-- begin --
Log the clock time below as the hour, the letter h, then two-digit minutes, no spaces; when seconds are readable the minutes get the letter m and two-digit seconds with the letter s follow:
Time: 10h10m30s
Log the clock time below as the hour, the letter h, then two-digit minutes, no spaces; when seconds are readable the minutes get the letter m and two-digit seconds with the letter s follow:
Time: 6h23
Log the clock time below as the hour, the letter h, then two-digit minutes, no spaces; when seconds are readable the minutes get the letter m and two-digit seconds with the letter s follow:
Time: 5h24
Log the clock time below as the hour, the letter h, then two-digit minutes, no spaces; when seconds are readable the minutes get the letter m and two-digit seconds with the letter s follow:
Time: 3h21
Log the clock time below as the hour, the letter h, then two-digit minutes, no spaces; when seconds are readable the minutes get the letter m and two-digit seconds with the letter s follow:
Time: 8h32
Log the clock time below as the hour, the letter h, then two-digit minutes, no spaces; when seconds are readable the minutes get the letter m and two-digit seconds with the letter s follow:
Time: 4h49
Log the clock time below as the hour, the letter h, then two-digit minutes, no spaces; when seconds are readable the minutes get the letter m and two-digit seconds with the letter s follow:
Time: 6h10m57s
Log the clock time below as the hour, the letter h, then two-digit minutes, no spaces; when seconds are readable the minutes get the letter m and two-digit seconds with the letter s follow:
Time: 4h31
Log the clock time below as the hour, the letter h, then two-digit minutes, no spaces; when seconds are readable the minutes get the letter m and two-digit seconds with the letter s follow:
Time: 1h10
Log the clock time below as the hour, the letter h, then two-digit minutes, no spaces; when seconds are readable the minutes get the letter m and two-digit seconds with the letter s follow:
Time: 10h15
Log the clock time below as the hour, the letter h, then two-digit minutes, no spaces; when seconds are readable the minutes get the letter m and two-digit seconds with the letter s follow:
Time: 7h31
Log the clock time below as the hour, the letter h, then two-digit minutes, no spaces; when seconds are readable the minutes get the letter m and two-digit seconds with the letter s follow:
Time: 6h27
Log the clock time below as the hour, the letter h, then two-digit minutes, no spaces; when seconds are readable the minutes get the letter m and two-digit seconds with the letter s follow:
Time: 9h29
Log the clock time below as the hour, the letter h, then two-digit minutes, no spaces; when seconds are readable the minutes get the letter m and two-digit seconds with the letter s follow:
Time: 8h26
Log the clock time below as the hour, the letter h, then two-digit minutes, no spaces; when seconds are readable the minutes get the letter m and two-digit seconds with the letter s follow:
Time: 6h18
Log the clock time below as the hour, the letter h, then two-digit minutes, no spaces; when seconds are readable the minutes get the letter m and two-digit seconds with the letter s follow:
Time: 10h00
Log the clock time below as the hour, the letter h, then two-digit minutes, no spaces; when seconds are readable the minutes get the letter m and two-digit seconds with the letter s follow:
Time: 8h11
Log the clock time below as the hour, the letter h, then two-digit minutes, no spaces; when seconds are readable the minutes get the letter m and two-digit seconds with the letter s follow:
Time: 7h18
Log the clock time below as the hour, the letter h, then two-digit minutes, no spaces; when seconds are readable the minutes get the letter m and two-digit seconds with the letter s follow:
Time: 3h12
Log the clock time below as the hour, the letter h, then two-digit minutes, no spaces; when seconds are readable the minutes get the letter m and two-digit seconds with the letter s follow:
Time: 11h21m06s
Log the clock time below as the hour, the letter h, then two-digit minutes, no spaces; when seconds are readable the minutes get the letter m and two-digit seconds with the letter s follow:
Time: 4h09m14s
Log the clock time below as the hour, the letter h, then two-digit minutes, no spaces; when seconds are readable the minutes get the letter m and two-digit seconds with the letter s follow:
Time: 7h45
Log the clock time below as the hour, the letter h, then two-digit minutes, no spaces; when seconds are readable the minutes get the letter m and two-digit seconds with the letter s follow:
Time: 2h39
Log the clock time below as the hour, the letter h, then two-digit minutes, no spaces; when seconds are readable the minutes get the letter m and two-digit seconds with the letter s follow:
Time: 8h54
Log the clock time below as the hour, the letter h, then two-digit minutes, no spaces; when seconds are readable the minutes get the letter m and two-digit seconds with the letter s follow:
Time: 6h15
-- end --
WHAT YOU ARE ASKED TO DO:
Copy every entry above without changing anything.

CORRECT RESULT:
Log the clock time below as the hour, the letter h, then two-digit minutes, no spaces; when seconds are readable the minutes get the letter m and two-digit seconds with the letter s follow:
Time: 10h10m30s
Log the clock time below as the hour, the letter h, then two-digit minutes, no spaces; when seconds are readable the minutes get the letter m and two-digit seconds with the letter s follow:
Time: 6h23
Log the clock time below as the hour, the letter h, then two-digit minutes, no spaces; when seconds are readable the minutes get the letter m and two-digit seconds with the letter s follow:
Time: 5h24
Log the clock time below as the hour, the letter h, then two-digit minutes, no spaces; when seconds are readable the minutes get the letter m and two-digit seconds with the letter s follow:
Time: 3h21
Log the clock time below as the hour, the letter h, then two-digit minutes, no spaces; when seconds are readable the minutes get the letter m and two-digit seconds with the letter s follow:
Time: 8h32
Log the clock time below as the hour, the letter h, then two-digit minutes, no spaces; when seconds are readable the minutes get the letter m and two-digit seconds with the letter s follow:
Time: 4h49
Log the clock time below as the hour, the letter h, then two-digit minutes, no spaces; when seconds are readable the minutes get the letter m and two-digit seconds with the letter s follow:
Time: 6h10m57s
Log the clock time below as the hour, the letter h, then two-digit minutes, no spaces; when seconds are readable the minutes get the letter m and two-digit seconds with the letter s follow:
Time: 4h31
Log the clock time below as the hour, the letter h, then two-digit minutes, no spaces; when seconds are readable the minutes get the letter m and two-digit seconds with the letter s follow:
Time: 1h10
Log the clock time below as the hour, the letter h, then two-digit minutes, no spaces; when seconds are readable the minutes get the letter m and two-digit seconds with the letter s follow:
Time: 10h15
Log the clock time below as the hour, the letter h, then two-digit minutes, no spaces; when seconds are readable the minutes get the letter m and two-digit seconds with the letter s follow:
Time: 7h31
Log the clock time below as the hour, the letter h, then two-digit minutes, no spaces; when seconds are readable the minutes get the letter m and two-digit seconds with the letter s follow:
Time: 6h27
Log the clock time below as the hour, the letter h, then two-digit minutes, no spaces; when seconds are readable the minutes get the letter m and two-digit seconds with the letter s follow:
Time: 9h29
Log the clock time below as the hour, the letter h, then two-digit minutes, no spaces; when seconds are readable the minutes get the letter m and two-digit seconds with the letter s follow:
Time: 8h26
Log the clock time below as the hour, the letter h, then two-digit minutes, no spaces; when seconds are readable the minutes get the letter m and two-digit seconds with the letter s follow:
Time: 6h18
Log the clock time below as the hour, the letter h, then two-digit minutes, no spaces; when seconds are readable the minutes get the letter m and two-digit seconds with the letter s follow:
Time: 10h00
Log the clock time below as the hour, the letter h, then two-digit minutes, no spaces; when seconds are readable the minutes get the letter m and two-digit seconds with the letter s follow:
Time: 8h11
Log the clock time below as the hour, the letter h, then two-digit minutes, no spaces; when seconds are readable the minutes get the letter m and two-digit seconds with the letter s follow:
Time: 7h18
Log the clock time below as the hour, the letter h, then two-digit minutes, no spaces; when seconds are readable the minutes get the letter m and two-digit seconds with the letter s follow:
Time: 3h12
Log the clock time below as the hour, the letter h, then two-digit minutes, no spaces; when seconds are readable the minutes get the letter m and two-digit seconds with the letter s follow:
Time: 11h21m06s
Log the clock time below as the hour, the letter h, then two-digit minutes, no spaces; when seconds are readable the minutes get the letter m and two-digit seconds with the letter s follow:
Time: 4h09m14s
Log the clock time below as the hour, the letter h, then two-digit minutes, no spaces; when seconds are readable the minutes get the letter m and two-digit seconds with the letter s follow:
Time: 7h45
Log the clock time below as the hour, the letter h, then two-digit minutes, no spaces; when seconds are readable the minutes get the letter m and two-digit seconds with the letter s follow:
Time: 2h39
Log the clock time below as the hour, the letter h, then two-digit minutes, no spaces; when seconds are readable the minutes get the letter m and two-digit seconds with the letter s follow:
Time: 8h54
Log the clock time below as the hour, the letter h, then two-digit minutes, no spaces; when seconds are readable the minutes get the letter m and two-digit seconds with the letter s follow:
Time: 6h15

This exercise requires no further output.